Beyond  /  Q&A

Generating the Age of Revolutions

Age of Revolutions was happy to interview Nathan Perl-Rosenthal about his new book, entitled 'The Age of Revolutions and the Generations Who Made It.'

Bryan A. Banks (BB): Hi Nathan. Thank you so much for agreeing to this interview. Your newest book, The Age of Revolutions and the Generations Who Made It (Basic Books, 2024), will be of great interest to readers of this site. In it, you argue that we can best understand the revolutionary epoch as split between two generations. The first generation fought against the social and political hierarchies of the old order and in the process learned lessons about political mobilization that they taught the next generation. That second generation had seen the violence of the preceding generation and sought political change that reinforced new types of social and racial inequalities. This generational approach is an elegant way of reframing the Age of Revolutions. Can you tell us how this thesis originated?

Nathan Perl-Rosenthal (NPR): Hi Bryan! Thanks so much for inviting me on here to talk about The Age of Revolutions—and for the very kind words about the book.

I came to the generational thesis gradually, for sure; I would say it emerged when I was midway through the research and just starting to try to get my arms around how to organize the writing. What had struck me during the early phases of research was that I was seeing more commonalities than I expected among revolutionary movements that occurred around the same time, even when they developed in far-flung places. I was startled by the similarities that I perceived, for instance, between aspects of the American Revolution and the uprisings in South America in the early 1780s: the central role of creole elites in both, for instance, or the difficulties that patriots faced in surmounting internal divisions. And some of these similarities seemed to extend beyond the Americas, for instance to at least the early stages of the French Revolution.

As my research pushed into the nineteenth century, the chronological divide that I perceived became more and more pronounced. The scale of political organizing changed significantly after 1800, in both Europe and the Americas. (Though the forms that this took, as I discuss at length in the book, were quite different from region to region.) The way that revolutionaries talked about their political projects changed as well. I became convinced that something really fundamental had shifted around 1800. But what? My search for an answer to that question was what brought me to generations.

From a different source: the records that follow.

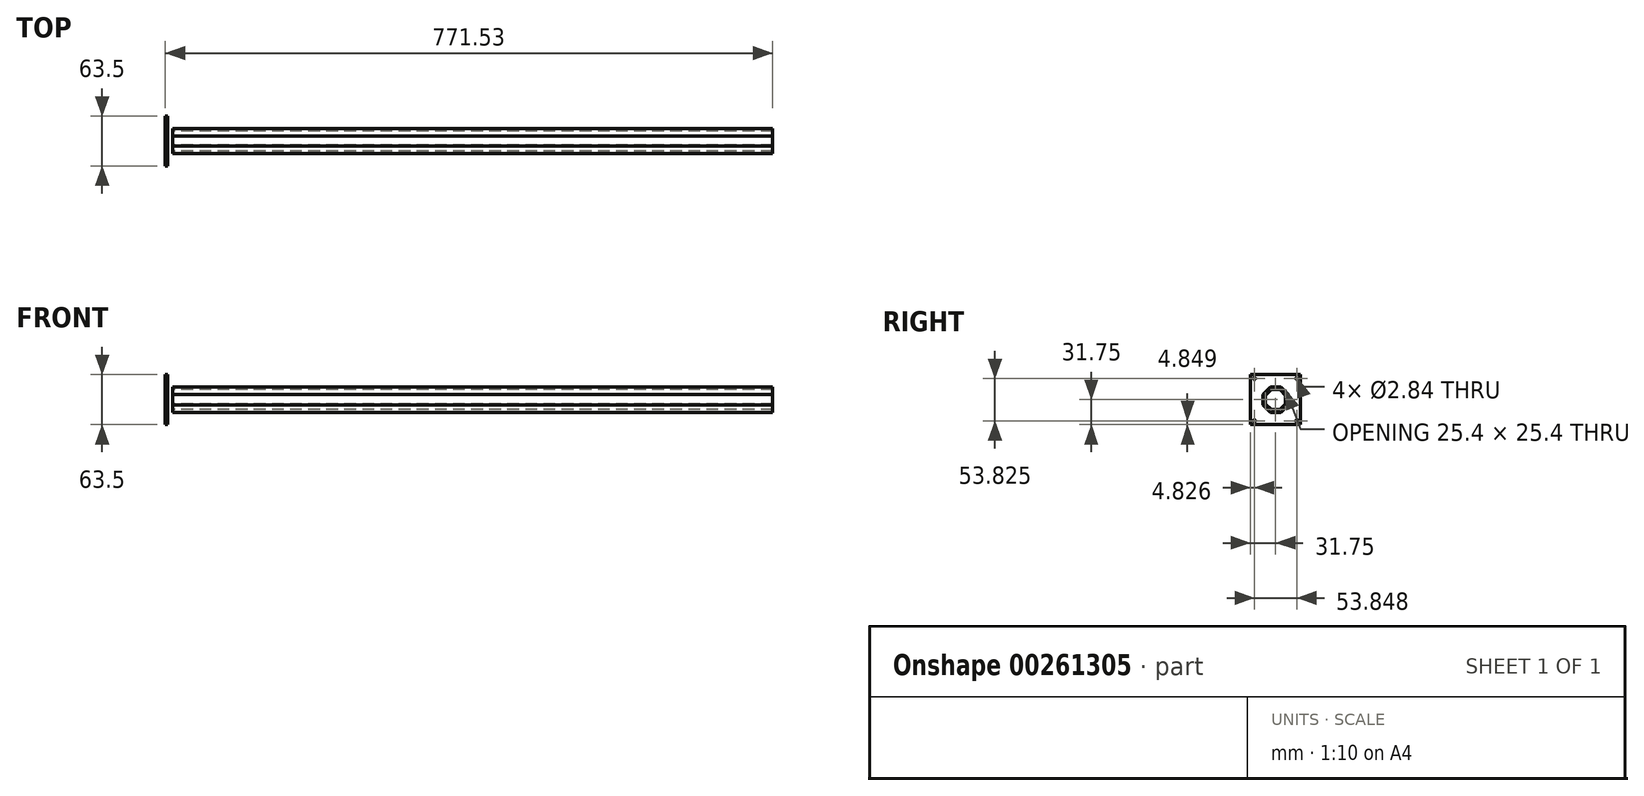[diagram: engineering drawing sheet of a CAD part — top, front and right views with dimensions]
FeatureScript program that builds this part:
annotation { "Feature Type Name" : "Feature", "Feature Type Description" : "" }
export const myFeature = defineFeature(function(context is Context, id is Id, definition is map)
    precondition{}
    {
        {
            var Q0;
            Q0=qCreatedBy(makeId("Right.planeOp"),FACE);
            var sketch = newSketch(context, id + "F0", { "sketchPlane" : qUnion([Q0])});
            skCircle(sketch, "E0.cCircle", {"center": v(0, 0) * mm, "radius": 12.7 * mm, "construction": true});
            skLineSegment(sketch, "E0.0", {"start": v(-5.26, 12.7) * mm, "end": v(5.26, 12.7) * mm});
            skLineSegment(sketch, "E0.1", {"start": v(5.26, 12.7) * mm, "end": v(12.7, 5.26) * mm});
            skLineSegment(sketch, "E0.2", {"start": v(12.7, 5.26) * mm, "end": v(12.7, -5.26) * mm});
            skLineSegment(sketch, "E0.3", {"start": v(12.7, -5.26) * mm, "end": v(5.26, -12.7) * mm});
            skLineSegment(sketch, "E0.4", {"start": v(5.26, -12.7) * mm, "end": v(-5.26, -12.7) * mm});
            skLineSegment(sketch, "E0.5", {"start": v(-5.26, -12.7) * mm, "end": v(-12.7, -5.26) * mm});
            skLineSegment(sketch, "E0.6", {"start": v(-12.7, -5.26) * mm, "end": v(-12.7, 5.26) * mm});
            skLineSegment(sketch, "E0.7", {"start": v(-12.7, 5.26) * mm, "end": v(-5.26, 12.7) * mm});
            skPoint(sketch, "E0.0.midPoint", {"position": v(0, 12.7) * mm});
            skCircle(sketch, "E1.cCircle", {"center": v(0, 0) * mm, "radius": 16 * mm, "construction": true});
            skLineSegment(sketch, "E1.0", {"start": v(-6.63, 16) * mm, "end": v(6.63, 16) * mm});
            skLineSegment(sketch, "E1.1", {"start": v(6.63, 16) * mm, "end": v(16, 6.63) * mm});
            skLineSegment(sketch, "E1.2", {"start": v(16, 6.63) * mm, "end": v(16, -6.63) * mm});
            skLineSegment(sketch, "E1.3", {"start": v(16, -6.63) * mm, "end": v(6.63, -16) * mm});
            skLineSegment(sketch, "E1.4", {"start": v(6.63, -16) * mm, "end": v(-6.63, -16) * mm});
            skLineSegment(sketch, "E1.5", {"start": v(-6.63, -16) * mm, "end": v(-16, -6.63) * mm});
            skLineSegment(sketch, "E1.6", {"start": v(-16, -6.63) * mm, "end": v(-16, 6.63) * mm});
            skLineSegment(sketch, "E1.7", {"start": v(-16, 6.63) * mm, "end": v(-6.63, 16) * mm});
            skPoint(sketch, "E1.0.midPoint", {"position": v(0, 16) * mm});
            skSolve(sketch);
        }
        {
            var Q0;
            Q0=makeQuery(id+"F0.imprint","IMPRINT",FACE,{"disambiguationData":[TD([[makeQuery(id+"F0.imprint","IMPRINT",EDGE,{"derivedFrom":sQuery(id+"F0.wireOp",EDGE,"E0.0")}),1.0]])]});
            extrude(context, id + "F1", {"entities" : qUnion([Q0]), "depth" : 762 * mm});
        }
        {
            var Q0;
            Q0=qCreatedBy(makeId("Right.planeOp"),FACE);
            cPlane(context, id + "F2", {"entities" : qUnion([Q0]), "cplaneType" : CPlaneType.OFFSET, "offset" : 6.35 * mm, "oppositeDirection" : true, "width" : 150 * mm, "height" : 150 * mm});
        }
        {
            var Q0;
            Q0=qCreatedBy(id+"F2.planeOp",FACE);
            var sketch = newSketch(context, id + "F3", { "sketchPlane" : qUnion([Q0])});
            skCircle(sketch, "E2", {"center": v(0, 0) * mm, "radius": 19.09 * mm});
            skLineSegment(sketch, "E3", {"start": v(0, 0) * mm, "end": v(0, 22.66) * mm, "construction": true});
            skPoint(sketch, "E4", {"position": v(0, 19.09) * mm});
            skSolve(sketch);
        }
        {
            var Q0;
            Q0=qCreatedBy(makeId("Right.planeOp"),FACE);
            var sketch = newSketch(context, id + "F4", { "sketchPlane" : qUnion([Q0])});
            skCircle(sketch, "E5", {"center": v(0, 0) * mm, "radius": 16 * mm});
            skSolve(sketch);
        }
        {
            var Q0;
            Q0=qCreatedBy(makeId("Front.planeOp"),FACE);
            var sketch = newSketch(context, id + "F5", { "sketchPlane" : qUnion([Q0])});
            skLineSegment(sketch, "E6", {"start": v(0, -16) * mm, "end": v(0, 16) * mm});
            skLineSegment(sketch, "E7.1.0", {"start": v(0, 6.63) * mm, "end": v(0, 16) * mm});
            skLineSegment(sketch, "E7.1.2", {"start": v(0, 16) * mm, "end": v(0, 6.63) * mm});
            skLineSegment(sketch, "E7.1.3", {"start": v(0, 6.63) * mm, "end": v(0, -6.63) * mm});
            skLineSegment(sketch, "E7.1.4", {"start": v(0, -6.63) * mm, "end": v(0, -16) * mm});
            skLineSegment(sketch, "E7.1.6", {"start": v(0, -16) * mm, "end": v(0, -6.63) * mm});
            skLineSegment(sketch, "E7.1.7", {"start": v(0, -6.63) * mm, "end": v(0, 6.63) * mm});
            skLineSegment(sketch, "E8.0", {"start": v(-6.35, 19.09) * mm, "end": v(-6.35, -19.09) * mm});
            skArc(sketch, "E9", {"start": v(-6.35, 19.09) * mm, "mid": v(-3.6, 16.68) * mm, "end": v(0, 16) * mm});
            skSolve(sketch);
        }
        {
            var Q0;
            Q0=sQuery(id+"F4.wireOp",EDGE,"E5");
            var Q1;
            Q1=sQuery(id+"F3.wireOp",EDGE,"E2");
            var Q2;
            Q2=sQuery(id+"F5.wireOp",EDGE,"E9");
            loft(context, id + "F6", {"bodyType" : ToolBodyType.SURFACE, "addGuides" : true, "wireProfilesArray" : [{ "wireProfileEntities" : qUnion([Q0]) }, { "wireProfileEntities" : qUnion([Q1]) }], "guidesArray" : [{ "guideEntities" : qUnion([Q2]), "guideDerivativeType" : LoftGuideDerivativeType.DEFAULT, "guideDerivativeMagnitude" : 1 }]});
        }
        {
            var Q0;
            Q0=qCreatedBy(id+"F2.planeOp",FACE);
            var sketch = newSketch(context, id + "F7", { "sketchPlane" : qUnion([Q0])});
            skPoint(sketch, "E10.middle", {"position": v(0, 0) * mm});
            skArc(sketch, "E11.0", {"start": v(-14.94, -11.87) * mm, "mid": v(-19.09, 0) * mm, "end": v(-14.94, 11.87) * mm});
            skLineSegment(sketch, "E12.trimOffspring", {"start": v(31.75, 31.75) * mm, "end": v(31.75, 32.75) * mm});
            skLineSegment(sketch, "E13.trimOffspring", {"start": v(-31.75, 31.75) * mm, "end": v(-31.75, 32.75) * mm});
            skArc(sketch, "E14.trimOffspring", {"start": v(14.94, 11.87) * mm, "mid": v(19.09, 0) * mm, "end": v(14.94, -11.87) * mm});
            skLineSegment(sketch, "E15.bottom", {"start": v(-31.75, 31.75) * mm, "end": v(31.75, 31.75) * mm});
            skLineSegment(sketch, "E15.top", {"start": v(-31.75, -31.75) * mm, "end": v(31.75, -31.75) * mm});
            skLineSegment(sketch, "E15.left", {"start": v(-31.75, 31.75) * mm, "end": v(-31.75, -31.75) * mm});
            skLineSegment(sketch, "E15.right", {"start": v(31.75, 31.75) * mm, "end": v(31.75, -31.75) * mm});
            skSolve(sketch);
        }
        {
            var Q0;
            Q0 = qSketchRegion(id + "F7", true);
            extrude(context, id + "F8", {"entities" : qUnion([Q0]), "oppositeDirection" : true, "depth" : 3.17 * mm});
        }
        {
            var Q0;
            Q0=makeQuery(id+"F8.opExtrude","CAP_FACE",FACE,{"disambiguationData":[OSD([sQuery(id+"F7.wireOp",EDGE,"E15.bottom"),sQuery(id+"F7.wireOp",EDGE,"E15.top"),sQuery(id+"F7.wireOp",EDGE,"E15.left"),sQuery(id+"F7.wireOp",EDGE,"E15.right")])],"isStart":true});
            var sketch = newSketch(context, id + "F9", { "sketchPlane" : qUnion([Q0])});
            skPoint(sketch, "E16", {"position": v(-26.92, 26.92) * mm});
            skPoint(sketch, "E17", {"position": v(26.92, 26.92) * mm});
            skPoint(sketch, "E18", {"position": v(26.92, -26.9) * mm});
            skPoint(sketch, "E19", {"position": v(-26.92, -26.9) * mm});
            skSolve(sketch);
        }
        {
            var Q0;
            Q0=sQuery(id+"F9.wireOp",VERTEX,"E16");
            var Q1;
            Q1=sQuery(id+"F9.wireOp",VERTEX,"E17");
            var Q2;
            Q2=sQuery(id+"F9.wireOp",VERTEX,"E18");
            var Q3;
            Q3=sQuery(id+"F9.wireOp",VERTEX,"E19");
            var Q4;
            Q4=makeQuery(id+"F8.opExtrude","SWEPT_BODY",BODY,{"disambiguationData":[OSD([sQuery(id+"F7.wireOp",EDGE,"E15.bottom"),sQuery(id+"F7.wireOp",EDGE,"E15.top"),sQuery(id+"F7.wireOp",EDGE,"E15.left"),sQuery(id+"F7.wireOp",EDGE,"E15.right")])]});
            hole(context, id + "F10", {"style" : HoleStyle.SIMPLE, "endStyle" : HoleEndStyle.THROUGH, "holeDiameter" : 2.84 * mm, "tappedDepth" : 12 * mm, "tapClearance" : 3, "locations" : qUnion([Q0, Q1, Q2, Q3]), "scope" : qUnion([Q4])});
        }
    });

Generations provides a way of talking about significant changes in culture and political outlook that grounds them in lived experience and material realities. I’m not interested in the idea of generational zeitgeist or some kind of gauzy notion of a new “spirit.” A generational transition is a material shift—in which one group of human beings is replaced by another—and that rising cohort can have a meaningfully different outlook on the world, by virtue of their distinct experiences of the world as a group.